Edited 2011-06-21 12:06 UTC
Yes, the key problem with supercomputing for a long time now has been NUMA: http://en.wikipedia.org/wiki/Non-Uniform_Memory_Access
Unfortunately supercomputing is/has been a case of diminishing returns (what isn’t I guess?)… more processors simply remain starved due to NUMA (simplest/worst solution is all processors wait, every time, for the slowest possible memory access).
It’s hoped that with multicores hitting the desktops in the last years, there is going to be much more money/research into ways to mitigate this.
I wouldn’t be as optimistic. Why should the emergence of multicore chips in desktops lead to higher research fundings in the area ? Lots of common desktop tasks already worked well on the Pentium 3, and the sole high-performance task of a desktop which I can think of that is not a niche is gaming.
If anything, I’d say that the PS3 and the Xbox 360 could have done more for the improvement of HPC that multicore desktops. I mean… Lots of CPU cores struggling to access the same tiny RAM chip, outdated GPUs, and that hardware must be pushed to its limits before it’s replaced… Now you have room for research funding
Edited 2011-06-21 06:38 UTC
The NUMA problems that are referring to assume that you only want to run a single application on the whole system. NUMA issues can be greatly reduced when you use something like CPUSETS to confine an application to a set of cpus/cores and memory. With a larger number of cpus/cores and CPUSETS, you can run a fair number of applications (depending upon the required number of cpus/cores) efficiently and with predictable completion times. Consequently, NUMA isn’t a huge stumbling block. It all depends upon how you use the system.
Each time I see on of these articles about higher performance, more speed, more whatnot, my first thoughts are “where will it stop?” and “is it needed?”
It will stop when we have photorealistic 3d and sexbots with convincing AI. I think that’s what Kurtzweil means by “the singularity” – everyone will be single and connected to some virtual reality world as much as possible.

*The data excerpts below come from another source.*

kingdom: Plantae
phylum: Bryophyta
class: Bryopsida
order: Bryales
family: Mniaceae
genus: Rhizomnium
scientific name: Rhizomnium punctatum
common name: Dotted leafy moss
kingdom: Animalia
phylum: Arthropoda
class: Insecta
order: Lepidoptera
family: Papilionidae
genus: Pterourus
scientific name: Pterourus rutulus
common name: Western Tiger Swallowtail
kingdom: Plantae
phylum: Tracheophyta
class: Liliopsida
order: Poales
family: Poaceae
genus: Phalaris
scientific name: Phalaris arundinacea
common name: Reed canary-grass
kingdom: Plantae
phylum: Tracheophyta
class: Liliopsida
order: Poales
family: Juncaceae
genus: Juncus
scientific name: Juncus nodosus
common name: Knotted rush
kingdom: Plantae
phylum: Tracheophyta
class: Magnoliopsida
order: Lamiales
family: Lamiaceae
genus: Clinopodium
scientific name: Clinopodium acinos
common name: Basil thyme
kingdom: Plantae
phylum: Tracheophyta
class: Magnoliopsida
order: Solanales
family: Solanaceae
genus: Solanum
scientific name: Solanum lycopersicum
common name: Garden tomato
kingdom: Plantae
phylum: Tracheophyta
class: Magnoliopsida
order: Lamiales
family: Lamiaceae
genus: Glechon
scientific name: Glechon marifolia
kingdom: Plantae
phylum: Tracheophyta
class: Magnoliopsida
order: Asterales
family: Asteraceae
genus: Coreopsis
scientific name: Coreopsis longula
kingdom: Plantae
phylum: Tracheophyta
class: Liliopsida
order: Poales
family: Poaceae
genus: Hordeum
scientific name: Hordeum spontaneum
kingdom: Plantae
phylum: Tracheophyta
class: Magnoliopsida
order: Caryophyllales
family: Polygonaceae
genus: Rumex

Photorealism ? Nah, no point in spending hours of human work and computing power on a 3D mesh if it’s not better than the original photo
Convincing sexbots, on the other hand, could be used in an interesting way… http://xkcd.com/632/
Just ask scientists working in meteorology (weather forecast), or astrophysics (modelling supernovae, string landscapes), or particle physics (LHC collisions), or cancer research, or neurology (brain modelling).
Or numerical atomic bomb simulations
Just noting that 2018 is 6 years away and Moore’s Law suggests that CPU power doubles every 18 months.
So by 2018, other competitors progression will have taken them some way … there may still be a 30 fold advantage if all goes to plan.
Just trying to get things in proportion, thats all.